El neorrealismo argentino: Caja negra, de Luis Ortega
Por Inés Busquets
¿Por qué será que en tiempos de crisis uno vuelve a las obras realistas? Emerge como una necesidad de refugiarse en el arte, en los dispositivos colectivos para sentir la pertenencia con el pueblo.
¿Cuánto tiempo lleva una obra en ser reconocida?, ¿Cuánto tardan los espectadores y las espectadoras para encontrarse con una obra maestra?
Hace muchos años leí que la manera de determinar si una película es buena o mala es el tiempo que permanece en tu cerebro, como si la persistencia garantizara una idea de trascendencia sublimada. Uno reconoce que se impregna de la obra cuando transcurren los días y empieza a formar parte de los recorridos de la memoria.
Caja Negra rápidamente produjo ese efecto en mí, por distintas razones. Primero por el alto grado de sensibilidad de los personajes, el lenguaje no verbal crea una atmósfera potente, tan tajante como tierna a la vez.
Es una película de pocas palabras, el lenguaje como sistema subyace en todos los detalles, una gran red de significados para cada situación: la soledad, la tristeza y el encuentro con el otro. Hay estados donde las palabras entorpecerían una comunicación que fluye sola con un gesto, una caricia o una mirada. Eso se traduce con claridad en el largometraje de Luis Ortega.
En esta poética síntesis de la vida cotidiana de los personajes, hablan los surcos de una piel arrugada y los párpados caídos de un hombre sin esperanza.
Es impactante la reminiscencia con el neorrealismo italiano: los signos de época, fue filmada entre el 2000 y el 2001, en pleno debacle para la Argentina; los movimientos de cámara; la exactitud en la función de cada plano elegido; la escasez de recursos; pero, fundamentalmente, los personajes sacados de la vida misma. Mostrando en carne propia una realidad social.
Los planos detalle contundentes y hermosos. Desbordados de implicancia, de exceso de humanidad.
Un drama circular, una constante en la repetición de una vida sin grandes sobresaltos, pero con días cargados de inestabilidad. Una puerta abierta donde la inminencia es invariable, y sin embargo pareciera que nada sucede.
Los exteriores funcionan como testigos de un contexto triste y gris, de esa soledad que se percibe en la respiración de las grandes ciudades. A su vez, en esta suerte de contradicción y vaivén de emociones, ese aire libre también se llama libertad. La libertad pura de un padre que no tiene un rumbo fijo sino una vasta extensión para reencontrarse con el mundo llevado por sus propios pies. Sale de la cárcel sin nada material, solo un universo entero que le pertenece y una hija con la cual, poco a poco, volverá a unirse.

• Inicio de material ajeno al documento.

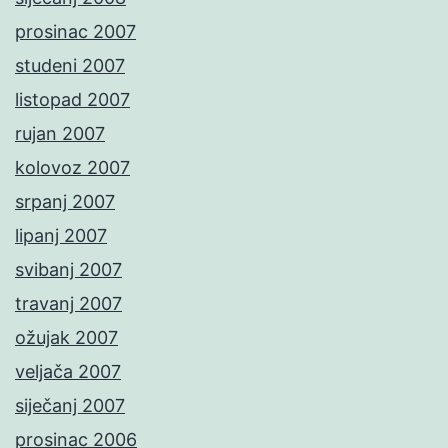
prosinac 2007
studeni 2007
listopad 2007
rujan 2007
kolovoz 2007
srpanj 2007
lipanj 2007
svibanj 2007
travanj 2007
ožujak 2007
veljača 2007
siječanj 2007
prosinac 2006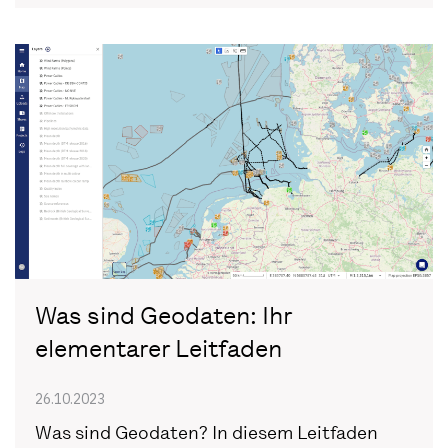
Was sind Geodaten: Ihr
elementarer Leitfaden
26.10.2023
Was sind Geodaten? In diesem Leitfaden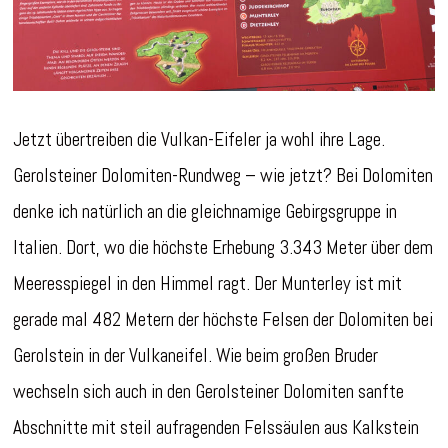
Jetzt übertreiben die Vulkan-Eifeler ja wohl ihre Lage.
Gerolsteiner Dolomiten-Rundweg – wie jetzt? Bei Dolomiten
denke ich natürlich an die gleichnamige Gebirgsgruppe in
Italien. Dort, wo die höchste Erhebung 3.343 Meter über dem
Meeresspiegel in den Himmel ragt. Der Munterley ist mit
gerade mal 482 Metern der höchste Felsen der Dolomiten bei
Gerolstein in der Vulkaneifel. Wie beim großen Bruder
wechseln sich auch in den Gerolsteiner Dolomiten sanfte
Abschnitte mit steil aufragenden Felssäulen aus Kalkstein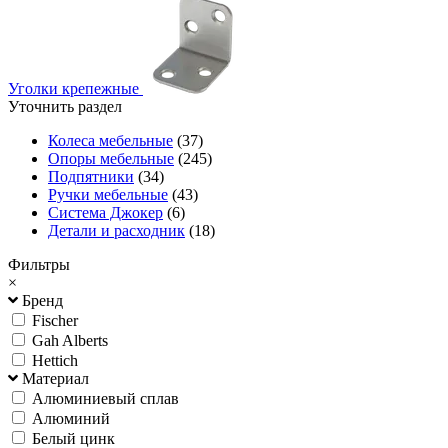
Уголки крепежные
Уточнить раздел
Колеса мебельные
(37)
Опоры мебельные
(245)
Подпятники
(34)
Ручки мебельные
(43)
Система Джокер
(6)
Детали и расходник
(18)
Фильтры
×
Бренд
Fischer
Gah Alberts
Hettich
Материал
Алюминиевый сплав
Алюминий
Белый цинк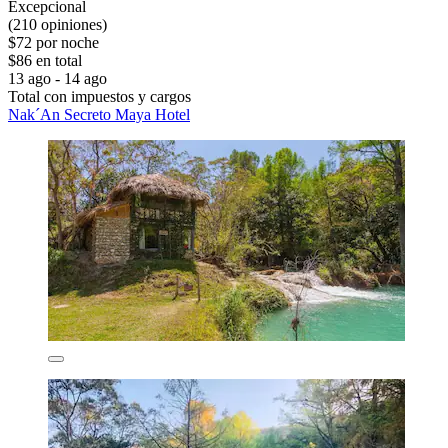
Excepcional
(210 opiniones)
$72 por noche
$86 en total
13 ago - 14 ago
Total con impuestos y cargos
Nak´An Secreto Maya Hotel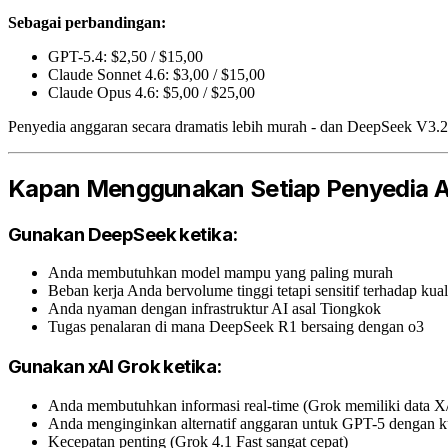
Sebagai perbandingan:
GPT-5.4: $2,50 / $15,00
Claude Sonnet 4.6: $3,00 / $15,00
Claude Opus 4.6: $5,00 / $25,00
Penyedia anggaran secara dramatis lebih murah - dan DeepSeek V3
Kapan Menggunakan Setiap Penyedia 
Gunakan DeepSeek ketika:
Anda membutuhkan model mampu yang paling murah
Beban kerja Anda bervolume tinggi tetapi sensitif terhadap kual
Anda nyaman dengan infrastruktur AI asal Tiongkok
Tugas penalaran di mana DeepSeek R1 bersaing dengan o3
Gunakan xAI Grok ketika:
Anda membutuhkan informasi real-time (Grok memiliki data X/
Anda menginginkan alternatif anggaran untuk GPT-5 dengan ku
Kecepatan penting (Grok 4.1 Fast sangat cepat)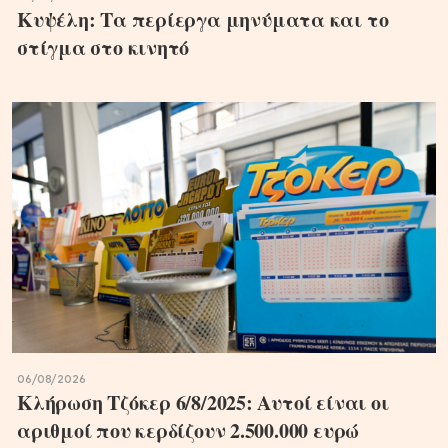
Κυψέλη: Τα περίεργα μηνύματα και το
στίγμα στο κινητό
06/08/2026
Κλήρωση Τζόκερ 6/8/2025: Αυτοί είναι οι
αριθμοί που κερδίζουν 2.500.000 ευρώ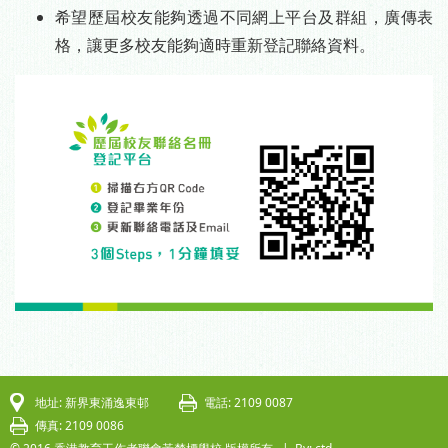
希望歷屆校友能夠透過不同網上平台及群組，廣傳表
格，讓更多校友能夠適時重新登記聯絡資料。
地址: 新界東涌逸東邨
電話: 2109 0087
傳真: 2109 0086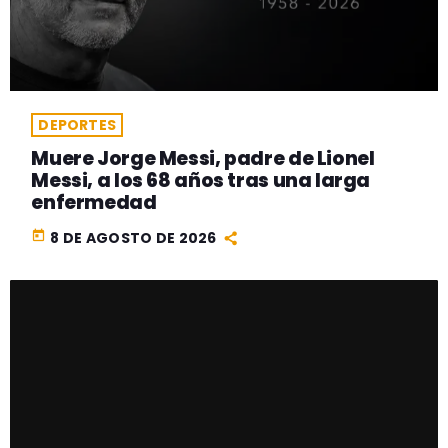
DEPORTES
Muere Jorge Messi, padre de Lionel
Messi, a los 68 años tras una larga
enfermedad
today
8 DE AGOSTO DE 2026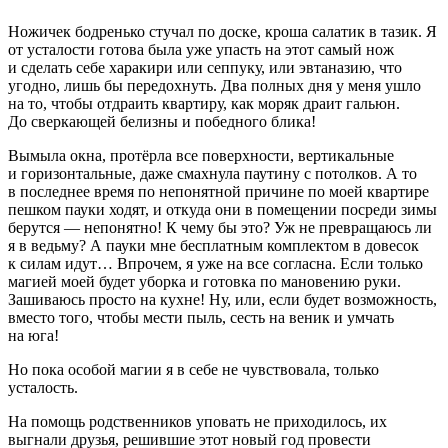
Ножичек бодренько стучал по доске, кроша салатик в тазик. Я
от усталости готова была уже упасть на этот самый нож
и сделать себе харакири или сеппуку, или эвтаназию, что
угодно, лишь бы передохнуть. Два полных дня у меня ушло
на то, чтобы отдраить квартиру, как моряк драит гальюн.
До сверкающей белизны и победного блика!
Вымыла окна, протёрла все поверхности, вертикальные
и горизонтальные, даже смахнула паутину с потолков. А то
в последнее время по непонятной причине по моей квартире
пешком пауки ходят, и откуда они в помещении посреди зимы
берутся — непонятно! К чему бы это? Уж не превращаюсь ли
я в ведьму? А пауки мне бесплатным комплектом в довесок
к силам идут… Впрочем, я уже на все согласна. Если только
магией моей будет уборка и готовка по мановению руки.
Зашиваюсь просто на кухне! Ну, или, если будет возможность,
вместо того, чтобы мести пыль, сесть на веник и умчать
на юга!
Но пока особой магии я в себе не чувствовала, только
усталость.
На помощь родственников уповать не приходилось, их
выгнали друзья, решившие этот новый год провести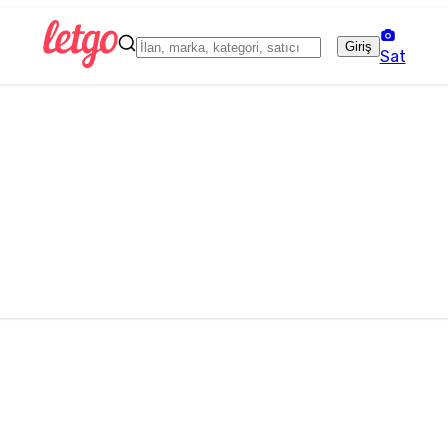
Giriş
Sat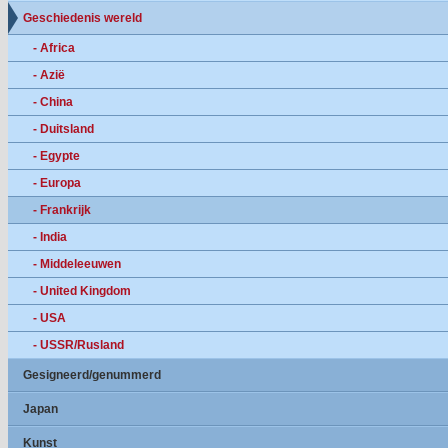
Geschiedenis wereld
- Africa
- Azië
- China
- Duitsland
- Egypte
- Europa
- Frankrijk
- India
- Middeleeuwen
- United Kingdom
- USA
- USSR/Rusland
Gesigneerd/genummerd
Japan
Kunst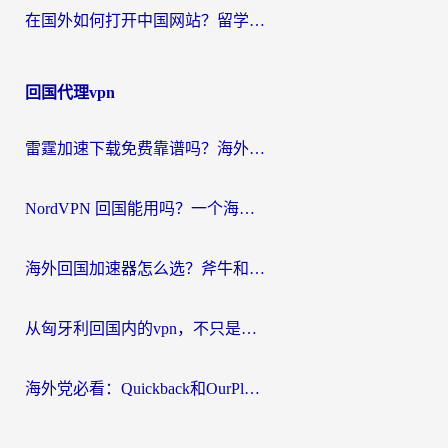
在国外如何打开中国网站？留学生与海外华人的无缝访问指南
回国代理vpn
雷霆加速下载免费靠谱吗？海外党选回国加速器的避坑指南（附热门工具对比）
NordVPN 回国能用吗？一个海外用户必须面对的真实困境
海外回国加速器怎么选？斧牛和海龟哪个好？一篇帮你避开坑的实用指南
从匈牙利回国内的vpn，不只是为了刷剧那么简单
海外党必看：Quickback和OurPlay好用吗？3分钟选对回国加速器，无缝刷剧玩游戏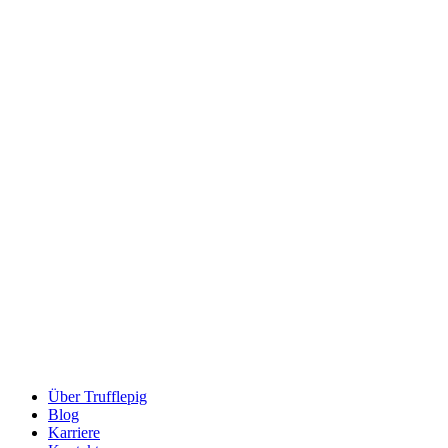
Über Trufflepig
Blog
Karriere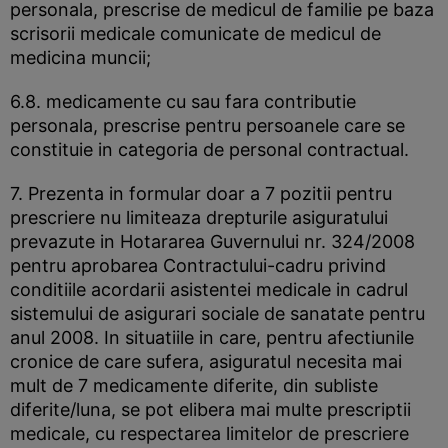
personala, prescrise de medicul de familie pe baza
scrisorii medicale comunicate de medicul de
medicina muncii;
6.8. medicamente cu sau fara contributie
personala, prescrise pentru persoanele care se
constituie in categoria de personal contractual.
7. Prezenta in formular doar a 7 pozitii pentru
prescriere nu limiteaza drepturile asiguratului
prevazute in Hotararea Guvernului nr. 324/2008
pentru aprobarea Contractului-cadru privind
conditiile acordarii asistentei medicale in cadrul
sistemului de asigurari sociale de sanatate pentru
anul 2008. In situatiile in care, pentru afectiunile
cronice de care sufera, asiguratul necesita mai
mult de 7 medicamente diferite, din subliste
diferite/luna, se pot elibera mai multe prescriptii
medicale, cu respectarea limitelor de prescriere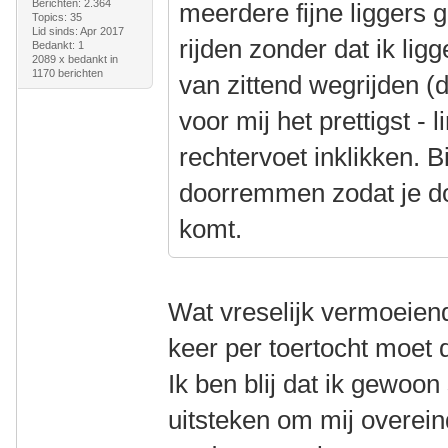
Berichten: 2.364
meerdere fijne liggers 
Topics: 35
Lid sinds: Apr 2017
rijden zonder dat ik lig
Bedankt: 1
2089 x bedankt in
1170 berichten
van zittend wegrijden (d
voor mij het prettigst - 
rechtervoet inklikken. B
doorremmen zodat je do
komt.
Wat vreselijk vermoeiend
keer per toertocht moet 
Ik ben blij dat ik gewoo
uitsteken om mij overeind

En su opuesto una madre-abuela con el oficio innato de contener y de ser contenida, en una pequeña casa donde el amor trasciende los objetos, el consumo y el estatus social. Una nieta aguerrida, con una vida difícil al hombro, pero con la frescura intacta de la juventud. Que aborda cada día de trabajo sin quejas, con alegría y cuando la invade la tristeza llora sin indirectas, encontrando consuelo en las palabras de su abuela, en su experiencia y su vejez.
Es simple y profunda. Cercana. Es todo lo que callamos, lo que nos da pudor mostrar; algo así como la apertura de una Caja Negra que todos poseemos en las profundidades del alma.